Monday, January 3, 2022

All Too Well


Went to dinner with an old friend tonight and we talked about memory. She lived in London for several months this year and left her wife for a few weeks to go to Paris by herself. She wanted to visit Paris and to think of her mother, who died recently. Paris was her mother’s favorite city and they had spent a lot of time there together. So this time she wandered through the city thinking about her mother, remembering her, speaking with her. She told me: “Casi caminé por toda la ciudad.” It was a lovely image, using space and memory to feel close to someone who is gone. I told her that I don’t know how I will feel about my mother when she dies. All my recollections of her, which are after all just afterimages of my experiences with her, are conflicted, ambivalent, and often bitter. But who knows? The future turns us all into fools.

 

Taylor Swift has created a flowering garden of songs about love, memory, and loss. She’s amazing. Her sincerity, in this insincere age, is always moving. In “All Too Well” she revisits the images of a relationship that has ended. And it’s the specificity of it which gives the song its pathos. The glasses, the twin sized bed, the tee ball team; these details ground the song. But at the same time the generality of it­— not the stuff that sounds cinematic (driving in a convertible in the falling autumn leaves) and so feels a little artificial— the generality of the pain of memory itself: “I remember it all too well.” It’s painful because it is so beautiful. All the things that had meant so much turned meaningless by the end of the relationship. It’s a curse to remember things like that.

 

Which is different from what Modest Mouse says about the desire to forget: “I’ve done some things I want to forget but I can’t.” This speaks so much to me. All the things I’ve done that I’m too embarrassed or ashamed to talk about. That, because I can’t undo them, I wish I could not remember them. This is another kind of curse. To carry with you your shame in a place where no one can see it but that you can never forget is there.

 

In Yo, El Supremo a character says: “El hombre de buena memoria no recuerda nada porque no olvida nada” (A man who has a good memory doesn’t remember anything because he doesn’t forget anything.) The characters in this novel are extraordinarily smart but also full of shit and given to speaking in sophistries so I don’t really know how seriously the reader is supposed to take this statement.

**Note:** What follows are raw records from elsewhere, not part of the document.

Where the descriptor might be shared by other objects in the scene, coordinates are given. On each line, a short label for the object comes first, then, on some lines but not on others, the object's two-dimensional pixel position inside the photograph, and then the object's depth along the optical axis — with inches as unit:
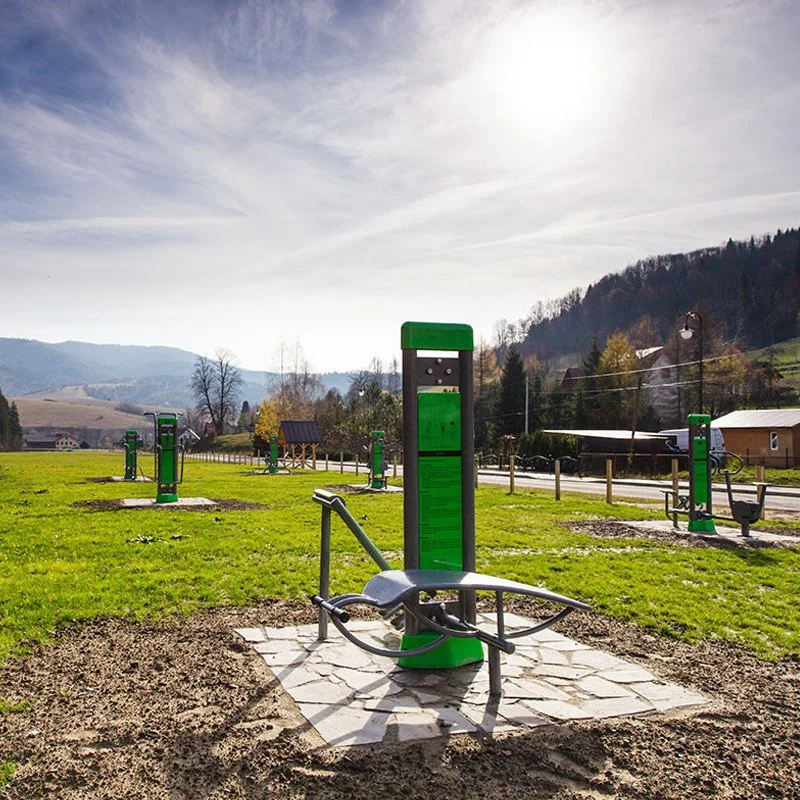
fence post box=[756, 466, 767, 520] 661.8
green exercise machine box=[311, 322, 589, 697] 193.6
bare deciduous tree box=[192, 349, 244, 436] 3809.1
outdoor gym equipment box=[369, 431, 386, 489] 920.9
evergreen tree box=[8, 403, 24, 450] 4490.7
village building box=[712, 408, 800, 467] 1425.9
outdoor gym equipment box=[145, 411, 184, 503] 660.1
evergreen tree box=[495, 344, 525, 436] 2450.9
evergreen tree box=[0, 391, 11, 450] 4367.6
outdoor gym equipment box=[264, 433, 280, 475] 1424.7
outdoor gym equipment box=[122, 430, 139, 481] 1042.7
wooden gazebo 1565.0
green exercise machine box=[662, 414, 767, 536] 456.1
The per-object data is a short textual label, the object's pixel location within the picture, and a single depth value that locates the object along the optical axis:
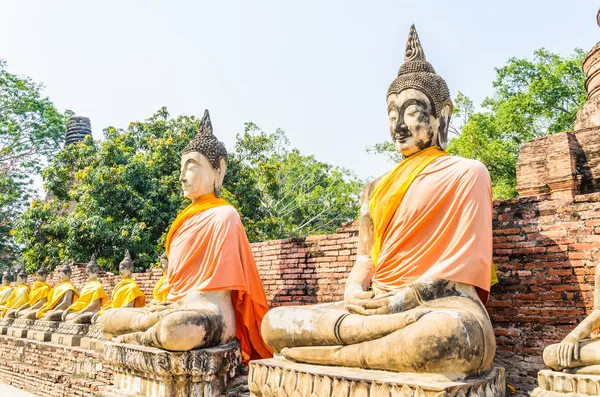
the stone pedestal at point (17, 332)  11.00
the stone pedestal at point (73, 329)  9.14
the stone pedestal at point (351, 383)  2.92
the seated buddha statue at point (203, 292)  4.78
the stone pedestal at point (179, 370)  4.66
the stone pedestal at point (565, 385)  3.04
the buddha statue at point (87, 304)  9.52
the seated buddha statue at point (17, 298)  12.77
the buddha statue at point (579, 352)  3.15
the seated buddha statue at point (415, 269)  3.16
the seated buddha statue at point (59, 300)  10.63
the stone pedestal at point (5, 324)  12.02
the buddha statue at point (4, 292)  14.20
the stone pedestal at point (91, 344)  8.02
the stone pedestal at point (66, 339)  8.95
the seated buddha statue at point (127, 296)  8.52
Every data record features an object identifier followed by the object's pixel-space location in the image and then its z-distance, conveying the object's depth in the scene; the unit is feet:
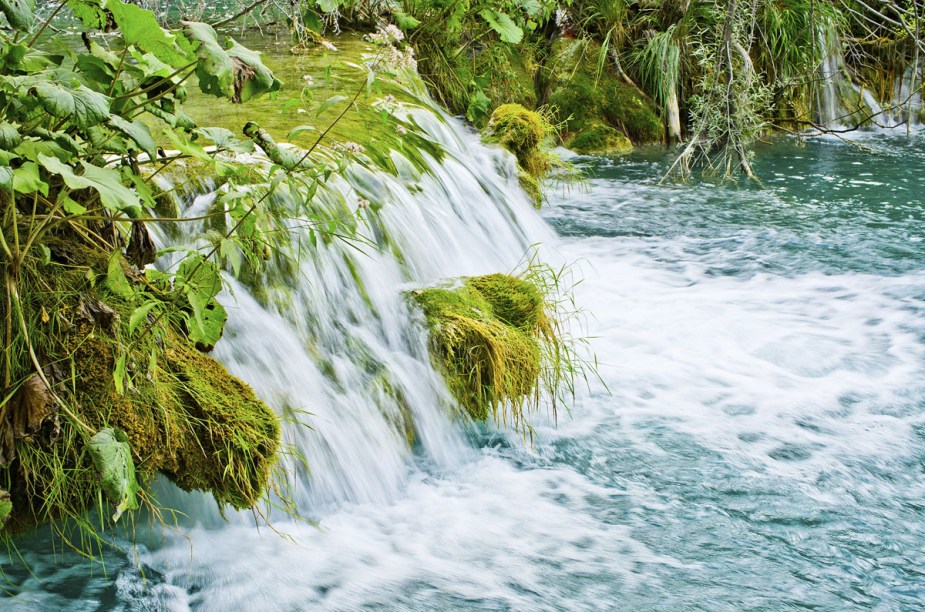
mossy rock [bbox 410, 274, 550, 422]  12.05
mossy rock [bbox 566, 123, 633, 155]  29.53
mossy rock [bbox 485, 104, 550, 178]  23.29
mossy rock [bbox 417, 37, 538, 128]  26.30
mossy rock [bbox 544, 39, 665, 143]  30.04
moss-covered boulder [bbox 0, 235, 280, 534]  8.35
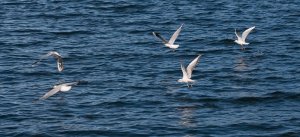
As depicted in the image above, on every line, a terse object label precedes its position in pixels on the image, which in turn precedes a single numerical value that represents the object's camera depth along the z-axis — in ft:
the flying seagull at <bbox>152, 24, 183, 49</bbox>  126.21
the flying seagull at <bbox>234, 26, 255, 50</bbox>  138.25
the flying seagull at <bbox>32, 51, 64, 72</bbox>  112.11
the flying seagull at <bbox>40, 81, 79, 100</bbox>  104.88
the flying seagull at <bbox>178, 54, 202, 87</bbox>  111.55
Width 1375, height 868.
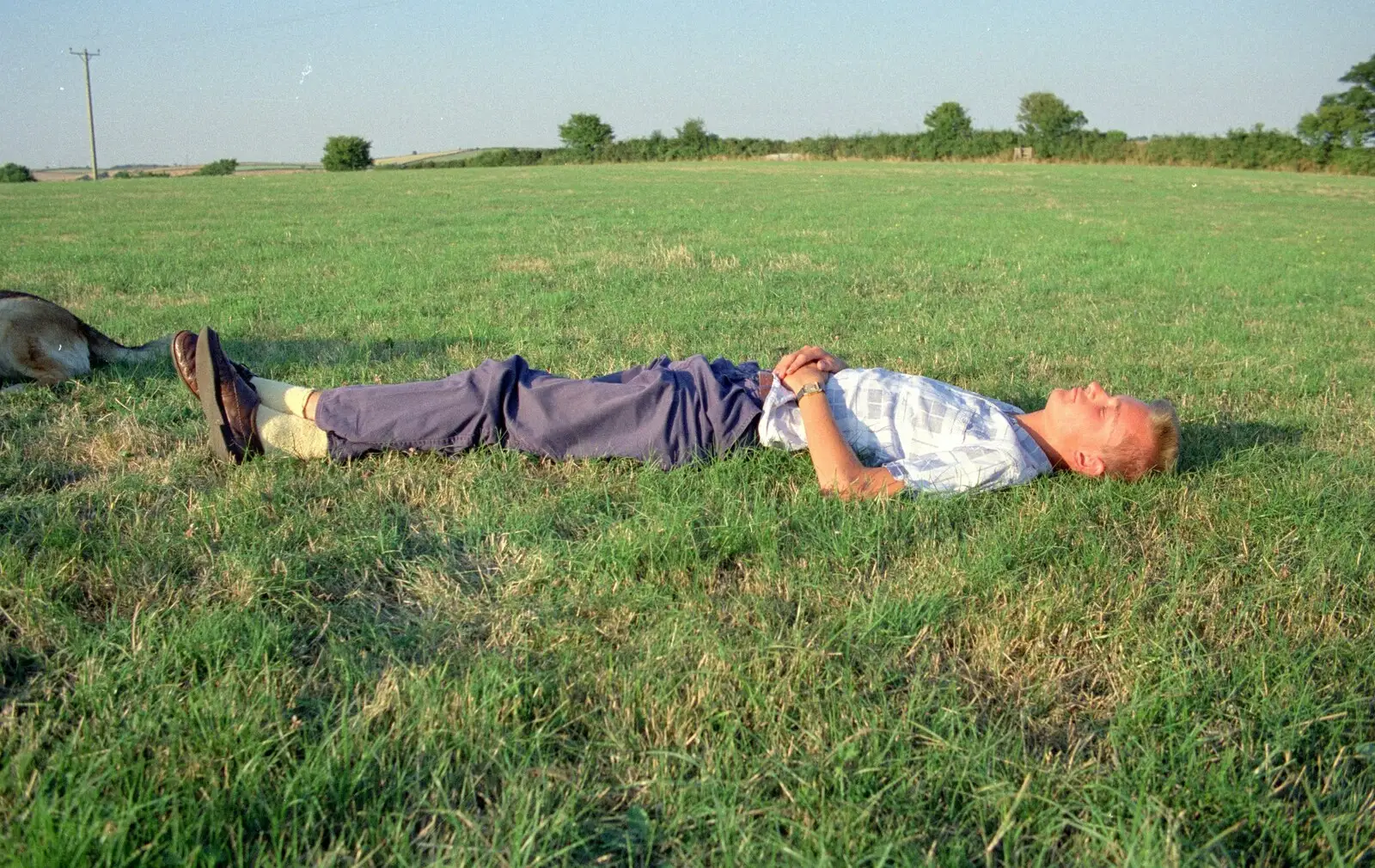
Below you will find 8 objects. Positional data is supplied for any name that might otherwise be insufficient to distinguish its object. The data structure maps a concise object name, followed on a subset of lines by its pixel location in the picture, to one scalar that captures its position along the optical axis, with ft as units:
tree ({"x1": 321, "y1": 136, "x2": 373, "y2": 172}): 269.44
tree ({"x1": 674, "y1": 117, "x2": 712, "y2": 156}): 240.53
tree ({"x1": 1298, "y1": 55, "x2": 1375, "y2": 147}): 178.50
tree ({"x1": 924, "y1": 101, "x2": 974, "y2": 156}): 213.66
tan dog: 16.78
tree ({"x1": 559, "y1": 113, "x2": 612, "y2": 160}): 301.84
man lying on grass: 12.93
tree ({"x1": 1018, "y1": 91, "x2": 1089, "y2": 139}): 223.92
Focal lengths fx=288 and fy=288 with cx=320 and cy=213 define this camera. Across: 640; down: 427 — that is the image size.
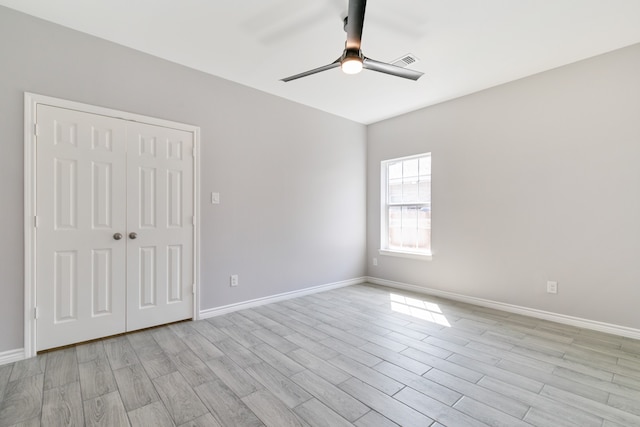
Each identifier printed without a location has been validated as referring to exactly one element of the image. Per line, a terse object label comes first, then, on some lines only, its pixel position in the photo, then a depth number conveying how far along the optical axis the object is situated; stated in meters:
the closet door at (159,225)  2.77
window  4.29
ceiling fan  1.79
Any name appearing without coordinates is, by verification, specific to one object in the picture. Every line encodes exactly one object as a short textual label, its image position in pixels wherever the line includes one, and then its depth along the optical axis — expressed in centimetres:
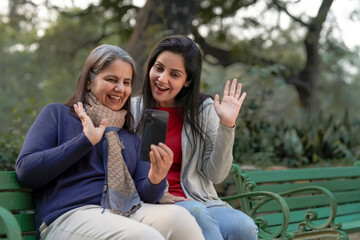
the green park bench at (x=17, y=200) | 262
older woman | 241
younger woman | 310
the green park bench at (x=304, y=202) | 379
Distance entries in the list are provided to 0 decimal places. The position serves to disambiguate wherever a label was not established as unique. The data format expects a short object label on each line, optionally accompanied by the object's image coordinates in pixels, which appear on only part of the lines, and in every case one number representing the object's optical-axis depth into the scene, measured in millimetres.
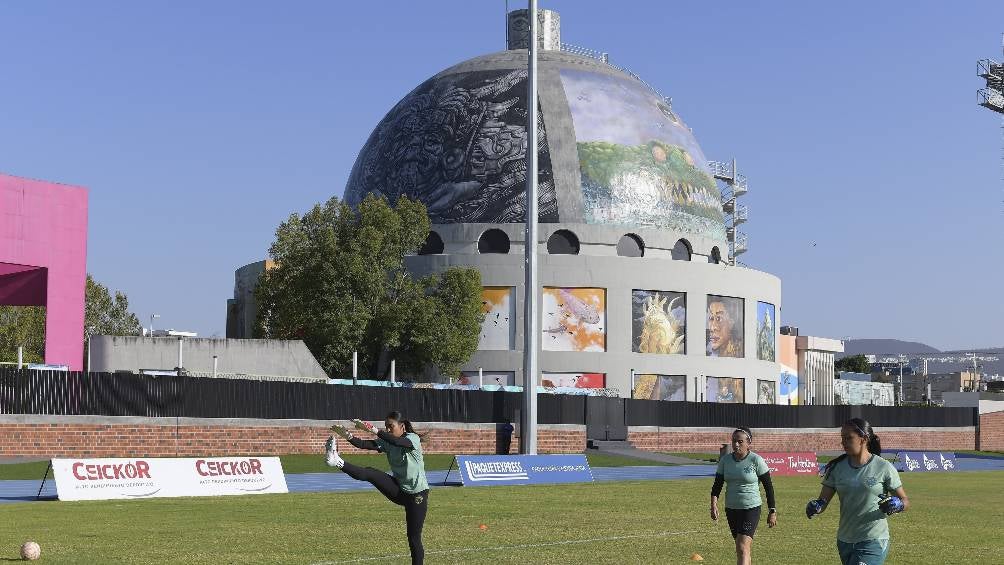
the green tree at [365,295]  72000
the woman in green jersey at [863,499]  12211
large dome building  83750
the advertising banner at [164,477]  30469
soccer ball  18484
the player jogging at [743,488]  16891
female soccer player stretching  16594
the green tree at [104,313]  99375
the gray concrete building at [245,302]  96562
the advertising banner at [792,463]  53219
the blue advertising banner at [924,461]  59406
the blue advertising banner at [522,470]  39781
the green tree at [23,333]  88375
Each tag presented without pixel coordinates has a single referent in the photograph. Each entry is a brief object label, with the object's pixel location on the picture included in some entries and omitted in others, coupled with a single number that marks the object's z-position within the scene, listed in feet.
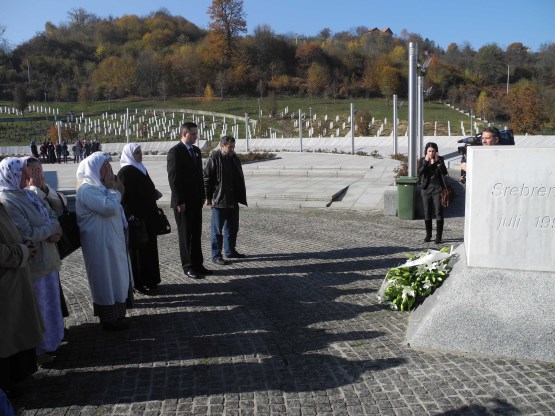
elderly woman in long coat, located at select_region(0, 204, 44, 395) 12.35
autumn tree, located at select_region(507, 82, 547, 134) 124.16
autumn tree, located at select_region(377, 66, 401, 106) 250.96
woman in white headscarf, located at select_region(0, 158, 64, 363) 14.08
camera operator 22.36
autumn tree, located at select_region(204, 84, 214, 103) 261.44
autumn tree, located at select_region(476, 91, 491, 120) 182.19
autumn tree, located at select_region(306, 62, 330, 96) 276.62
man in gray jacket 25.73
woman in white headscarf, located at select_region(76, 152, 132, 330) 16.63
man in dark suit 22.68
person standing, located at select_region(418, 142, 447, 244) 27.53
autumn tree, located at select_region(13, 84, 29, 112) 230.89
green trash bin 36.58
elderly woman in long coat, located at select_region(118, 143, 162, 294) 20.15
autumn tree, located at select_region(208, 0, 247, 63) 336.70
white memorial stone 14.80
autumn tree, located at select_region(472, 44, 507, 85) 257.96
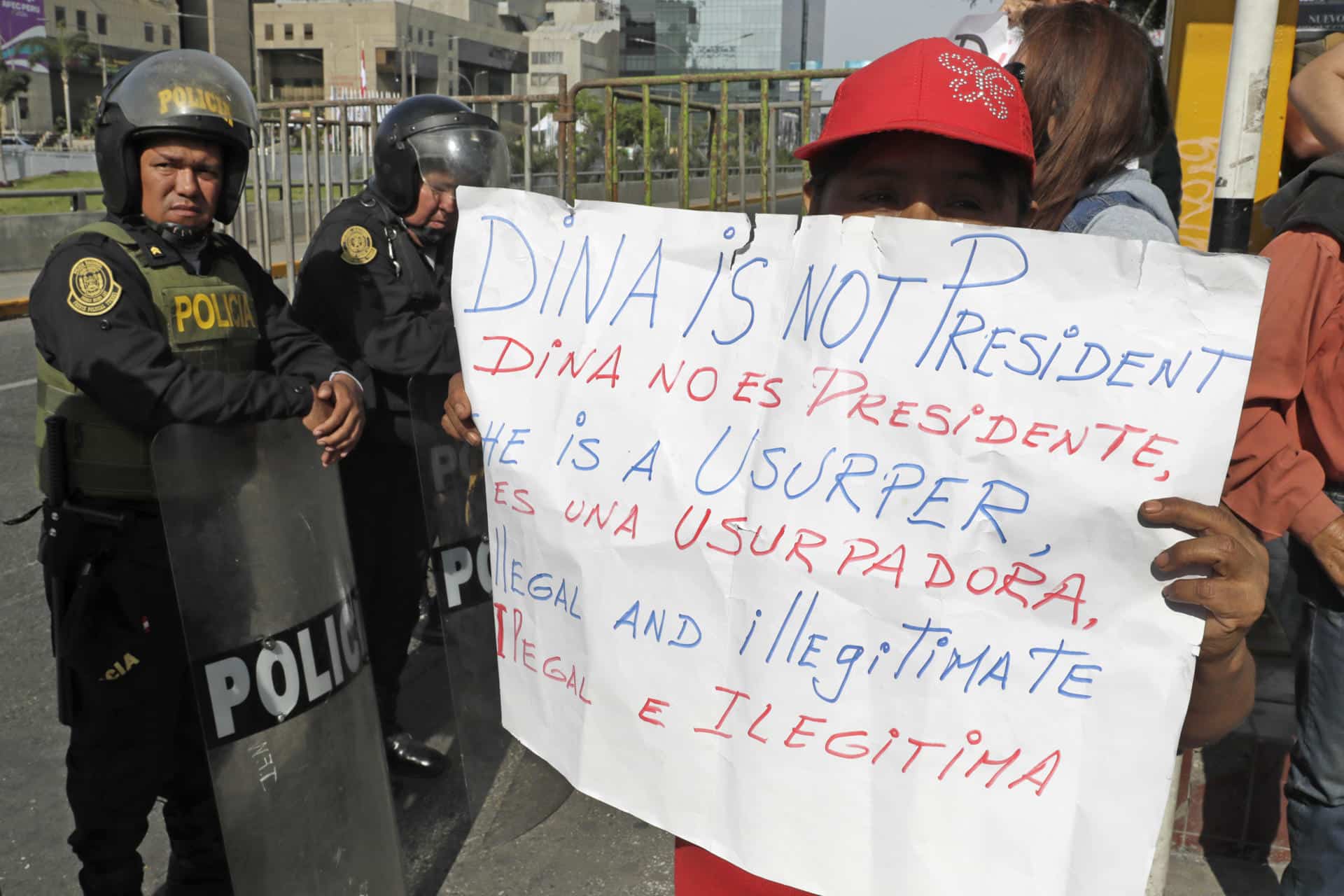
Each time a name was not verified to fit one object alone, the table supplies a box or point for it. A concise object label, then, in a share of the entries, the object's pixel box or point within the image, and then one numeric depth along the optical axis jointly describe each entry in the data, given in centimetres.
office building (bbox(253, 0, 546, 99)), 7688
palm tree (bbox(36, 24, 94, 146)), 5868
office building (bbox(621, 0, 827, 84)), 12488
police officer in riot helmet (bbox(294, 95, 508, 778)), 332
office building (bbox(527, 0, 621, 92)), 9456
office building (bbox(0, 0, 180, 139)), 5444
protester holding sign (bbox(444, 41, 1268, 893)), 127
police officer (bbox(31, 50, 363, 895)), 224
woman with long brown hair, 206
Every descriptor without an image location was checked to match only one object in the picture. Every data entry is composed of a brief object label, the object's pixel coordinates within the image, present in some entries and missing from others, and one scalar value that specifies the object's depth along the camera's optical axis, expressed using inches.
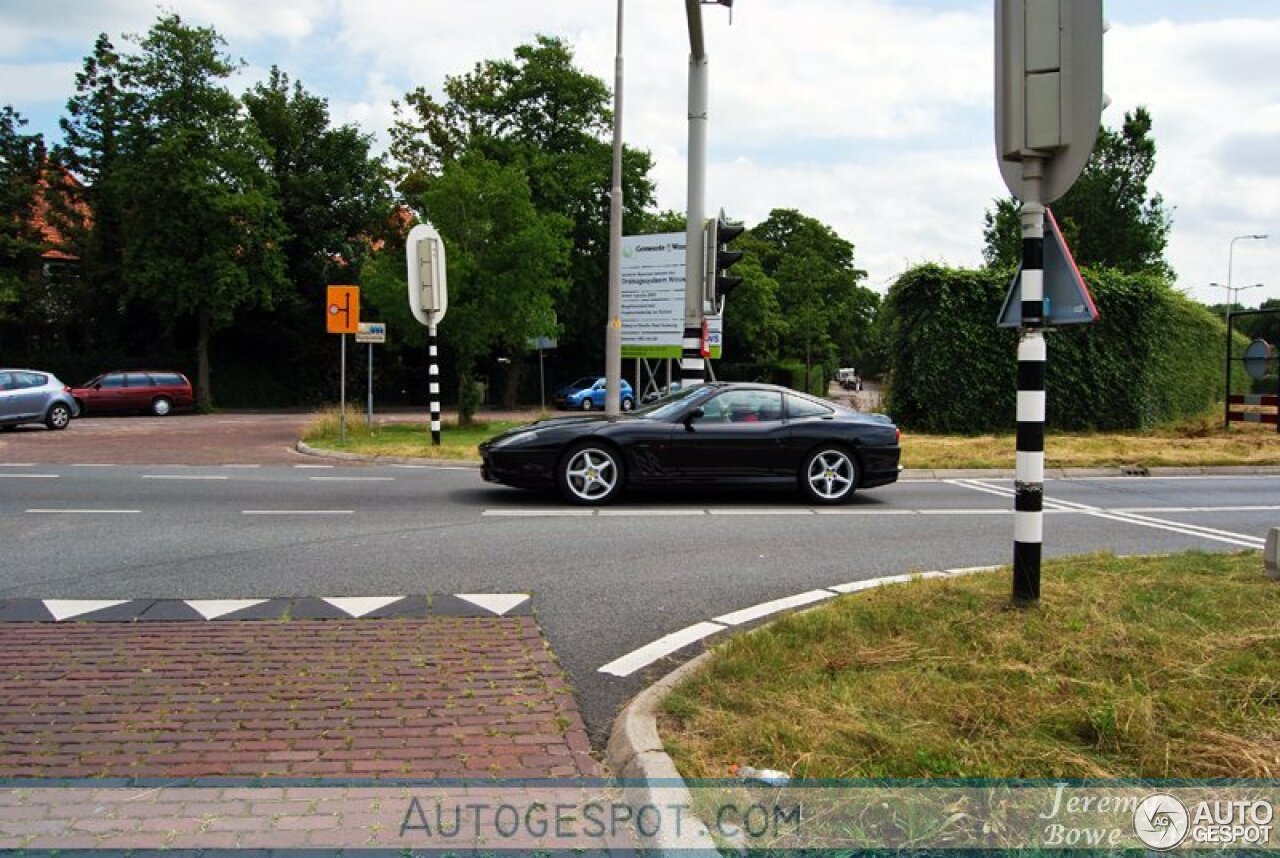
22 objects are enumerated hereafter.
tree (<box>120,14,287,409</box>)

But I have thought a lot about it in the last couple of weeks. I’m given to saying that I have a memory like a steel trap. I say that because it’s a cliché that makes me laugh and because I sort of believe it. My head is full of memories. But maybe this isn’t remembering at all. Maybe it’s because all the things I like to recall, and all the memories I don’t like thinking about, and all the things I can’t forget are always just there.